[Exercise objective]:
Each line of the data must be written out again verbatim; no image belongs in the copy.

[Exercise data]:
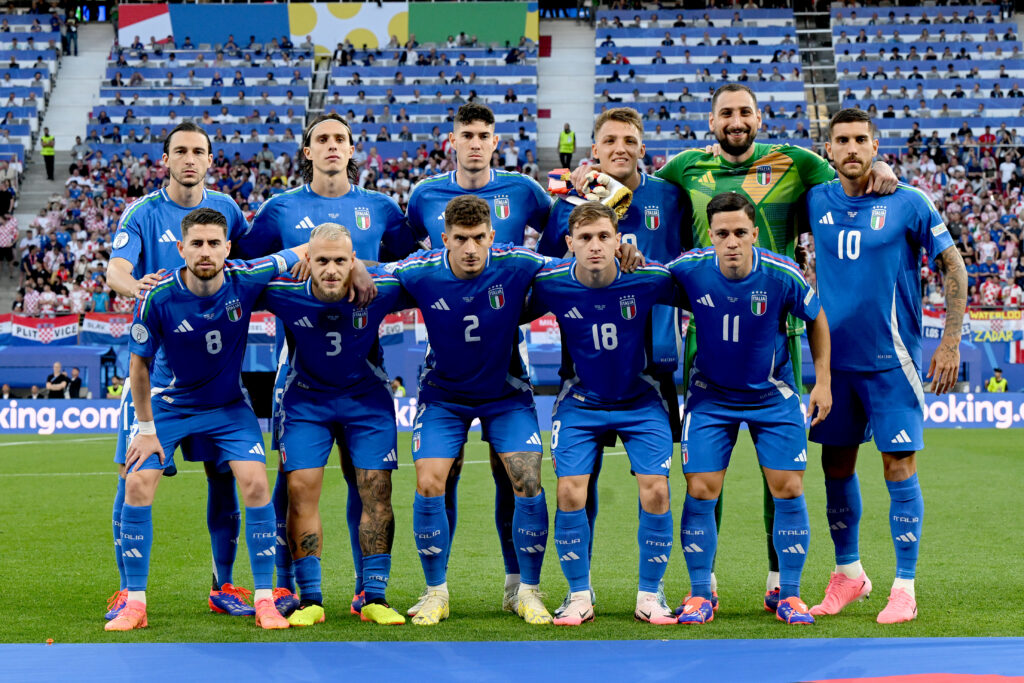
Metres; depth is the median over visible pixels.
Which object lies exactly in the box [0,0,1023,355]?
grandstand
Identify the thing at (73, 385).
person
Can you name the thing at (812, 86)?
stairway
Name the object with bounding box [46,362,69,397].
person
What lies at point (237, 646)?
blue mat
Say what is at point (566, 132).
steward
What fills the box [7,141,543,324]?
crowd
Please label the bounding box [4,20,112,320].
staircase
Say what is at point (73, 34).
person
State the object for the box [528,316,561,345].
banner
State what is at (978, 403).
advertising board
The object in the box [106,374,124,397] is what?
person
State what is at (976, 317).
banner
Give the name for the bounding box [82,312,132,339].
banner
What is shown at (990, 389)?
person
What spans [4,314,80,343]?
banner
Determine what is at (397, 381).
person
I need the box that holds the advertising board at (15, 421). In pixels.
[0,400,126,433]
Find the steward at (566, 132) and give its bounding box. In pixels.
[558,123,575,168]
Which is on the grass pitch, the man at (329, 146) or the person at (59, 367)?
the man at (329, 146)
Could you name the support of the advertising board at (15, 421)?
on the grass pitch
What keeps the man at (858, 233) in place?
on the grass pitch
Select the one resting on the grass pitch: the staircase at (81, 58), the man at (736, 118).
the man at (736, 118)
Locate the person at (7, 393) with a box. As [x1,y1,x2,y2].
[0,383,12,399]
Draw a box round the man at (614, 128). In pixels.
[537,113,688,608]
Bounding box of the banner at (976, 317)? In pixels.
[966,307,1023,342]
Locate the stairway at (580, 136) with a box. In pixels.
[538,18,594,165]
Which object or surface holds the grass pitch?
on the ground
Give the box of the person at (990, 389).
[985,367,1007,392]
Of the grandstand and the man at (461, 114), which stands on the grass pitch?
the man at (461, 114)
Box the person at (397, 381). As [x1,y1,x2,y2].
[390,375,406,397]
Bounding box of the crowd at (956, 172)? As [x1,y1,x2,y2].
[890,132,1023,310]
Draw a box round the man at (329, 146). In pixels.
[235,115,415,615]
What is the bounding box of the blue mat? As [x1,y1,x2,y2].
[0,638,1023,682]
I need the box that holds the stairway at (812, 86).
[795,6,840,142]
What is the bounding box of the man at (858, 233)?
[802,108,969,621]
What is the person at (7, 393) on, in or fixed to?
on the ground
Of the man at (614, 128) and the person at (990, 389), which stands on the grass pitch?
the man at (614, 128)
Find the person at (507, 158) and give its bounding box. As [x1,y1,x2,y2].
[502,137,518,170]
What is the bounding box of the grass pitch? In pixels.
[0,427,1022,643]
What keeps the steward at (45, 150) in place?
on the staircase at (81, 58)
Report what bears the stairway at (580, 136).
in the grandstand
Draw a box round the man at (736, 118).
[656,80,894,605]
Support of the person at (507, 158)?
on the grandstand
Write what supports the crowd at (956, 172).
on the grandstand
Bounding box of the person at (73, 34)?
[64,21,78,55]
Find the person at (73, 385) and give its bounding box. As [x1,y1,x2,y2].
[66,365,82,398]
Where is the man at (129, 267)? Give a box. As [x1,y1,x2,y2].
[106,125,261,620]
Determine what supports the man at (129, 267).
on the grass pitch
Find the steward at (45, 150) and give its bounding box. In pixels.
[40,129,55,179]
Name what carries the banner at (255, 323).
attached to the grandstand
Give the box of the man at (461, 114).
[406,105,549,604]
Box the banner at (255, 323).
[247,311,275,336]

[Solved problem]:
Metres; depth is the median over visible pixels.
Which object lies exactly in the box [0,0,1023,355]?
grandstand
Identify the thing at (73, 385).
person
Can you name the thing at (812, 86)?
stairway
Name the object with bounding box [46,362,69,397].
person
What lies at point (237, 646)?
blue mat
Say what is at point (566, 132).
steward
What fills the box [7,141,543,324]?
crowd
Please label the bounding box [4,20,112,320].
staircase
Say what is at point (73, 34).
person
State the object for the box [528,316,561,345].
banner
State what is at (978, 403).
advertising board
The object in the box [106,374,124,397] is what?
person
State what is at (976, 317).
banner
Give the name for the bounding box [82,312,132,339].
banner
What is shown at (990, 389)?
person
What spans [4,314,80,343]?
banner
Determine what is at (397, 381).
person
I need the box that holds the advertising board at (15, 421). In pixels.
[0,400,126,433]
Find the steward at (566, 132) and give its bounding box. In pixels.
[558,123,575,168]
Which is on the grass pitch, the man at (329, 146) or the person at (59, 367)?
the man at (329, 146)
Could you name the support of the advertising board at (15, 421)?
on the grass pitch
What keeps the man at (858, 233) in place?
on the grass pitch
Select the one resting on the grass pitch: the staircase at (81, 58), the man at (736, 118).
the man at (736, 118)
Locate the person at (7, 393) with a box. As [x1,y1,x2,y2].
[0,383,12,399]
Draw a box round the man at (614, 128). In pixels.
[537,113,688,608]
Bounding box of the banner at (976, 317)? In pixels.
[966,307,1023,342]
Locate the stairway at (580, 136) with a box. In pixels.
[538,18,594,165]
Which object or surface holds the grass pitch?
on the ground
Give the box of the person at (990, 389).
[985,367,1007,392]
Of the grandstand and the man at (461, 114), which stands on the grass pitch?
the man at (461, 114)
Box the person at (397, 381). As [x1,y1,x2,y2].
[390,375,406,397]
Bounding box of the crowd at (956, 172)? As [x1,y1,x2,y2].
[890,132,1023,310]
Draw a box round the man at (329, 146). In pixels.
[235,115,415,615]
What is the bounding box of the blue mat? As [x1,y1,x2,y2].
[0,638,1023,682]
I need the box that holds the stairway at (812, 86).
[795,6,840,142]
What is the bounding box of the man at (858, 233)?
[802,108,969,621]
What is the person at (7, 393) on, in or fixed to?
on the ground
Of the man at (614, 128) and the person at (990, 389), which stands on the grass pitch?
the man at (614, 128)
Find the person at (507, 158) and give its bounding box. As [x1,y1,x2,y2].
[502,137,518,170]
What is the bounding box of the grass pitch? In pixels.
[0,427,1022,643]
What keeps the steward at (45, 150) in place?
on the staircase at (81, 58)
Report what bears the stairway at (580, 136).
in the grandstand
Draw a box round the man at (736, 118).
[656,80,894,605]
Support of the person at (507, 158)?
on the grandstand
Write what supports the crowd at (956, 172).
on the grandstand
Bounding box of the person at (73, 34)?
[64,21,78,55]
Find the person at (73, 385) and give its bounding box. As [x1,y1,x2,y2].
[66,365,82,398]
Where is the man at (129, 267)? Give a box. As [x1,y1,x2,y2].
[106,125,261,620]
Determine what supports the man at (129, 267).
on the grass pitch
Find the steward at (45, 150) and give its bounding box. In pixels.
[40,129,55,179]
Name what carries the banner at (255, 323).
attached to the grandstand
Give the box of the man at (461, 114).
[406,105,549,604]
Box the banner at (255, 323).
[247,311,275,336]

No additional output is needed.